Problem requirements: Would you please copy the entries exactly, leaving every picture aside?

Entries supplied:
= Beginning of Section =

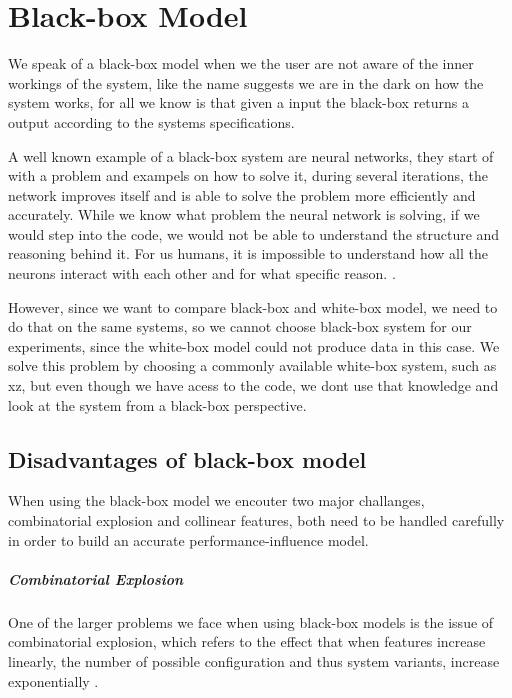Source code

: \chapter{Black-box Model}\label{ch:Blackbox}

We speak of a black-box model when we the user are not aware of the inner workings of the system, like the name suggests we are
in the dark on how the system works, for all we know is that given a input the black-box returns a output according to the systems 
specifications. 

A well known example of a black-box system are neural networks, they start of with a problem and exampels on how to solve it, 
during several iterations, the network improves itself and is able to solve the problem
more efficiently and accurately. While we know what problem the neural network is solving, if we would step into the code, 
we would not be able to understand the structure and reasoning behind it. For us humans, it is impossible to understand how
all the neurons interact with each other and for what specific reason. \cite{NeuralNetworks}.

However, since we want to compare black-box and white-box model, we need to do that on the same systems, so
we cannot choose black-box system for our experiments, since the white-box model could not produce data in this case.
We solve this problem by choosing a commonly available white-box system, such as xz, but even though we have acess to the code, we dont use
that knowledge and look at the system from a black-box perspective.

\section{Disadvantages of black-box model}
When using the black-box model we encouter two major challanges, combinatorial explosion and collinear features, both need to be
handled carefully in order to build an accurate performance-influence model.

\paragraph{Combinatorial Explosion}
One of the larger problems we face when using black-box models is the issue of combinatorial explosion, 
which refers to the effect that when features increase linearly, the number of possible configuration and thus system variants,
 increase exponentially \cite{Combinatorial-explosion}.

= End of Section =

Solution to the exercise:
Source code

: \chapter{Black-box Model}\label{ch:Blackbox}

We speak of a black-box model when we the user are not aware of the inner workings of the system, like the name suggests we are
in the dark on how the system works, for all we know is that given a input the black-box returns a output according to the systems 
specifications. 

A well known example of a black-box system are neural networks, they start of with a problem and exampels on how to solve it, 
during several iterations, the network improves itself and is able to solve the problem
more efficiently and accurately. While we know what problem the neural network is solving, if we would step into the code, 
we would not be able to understand the structure and reasoning behind it. For us humans, it is impossible to understand how
all the neurons interact with each other and for what specific reason. \cite{NeuralNetworks}.

However, since we want to compare black-box and white-box model, we need to do that on the same systems, so
we cannot choose black-box system for our experiments, since the white-box model could not produce data in this case.
We solve this problem by choosing a commonly available white-box system, such as xz, but even though we have acess to the code, we dont use
that knowledge and look at the system from a black-box perspective.

\section{Disadvantages of black-box model}
When using the black-box model we encouter two major challanges, combinatorial explosion and collinear features, both need to be
handled carefully in order to build an accurate performance-influence model.

\paragraph{Combinatorial Explosion}
One of the larger problems we face when using black-box models is the issue of combinatorial explosion, 
which refers to the effect that when features increase linearly, the number of possible configuration and thus system variants,
 increase exponentially \cite{Combinatorial-explosion}.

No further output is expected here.